Images with localized body landmarks:
-- Opening Marker --
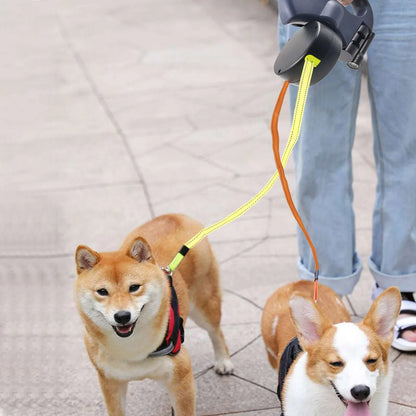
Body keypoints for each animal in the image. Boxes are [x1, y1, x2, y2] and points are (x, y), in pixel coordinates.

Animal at [73, 214, 232, 416]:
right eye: (102, 292)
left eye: (134, 287)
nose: (122, 316)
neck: (132, 349)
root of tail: (176, 216)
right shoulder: (110, 381)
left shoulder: (181, 375)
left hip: (204, 306)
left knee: (215, 331)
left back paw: (223, 361)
-- Closing Marker --
### Task instructions
Nothing in the records should be changed in the copy, but the pictures must be left out.

### Reply
Body keypoints for each animal in the image. Boxes are [x1, y1, x2, y2] and points are (x, y), in pixel coordinates.

Animal at [73, 214, 232, 416]:
right eye: (102, 292)
left eye: (134, 287)
nose: (122, 316)
neck: (132, 349)
root of tail: (176, 216)
right shoulder: (110, 381)
left shoulder: (181, 375)
left hip: (204, 306)
left knee: (215, 331)
left back paw: (223, 361)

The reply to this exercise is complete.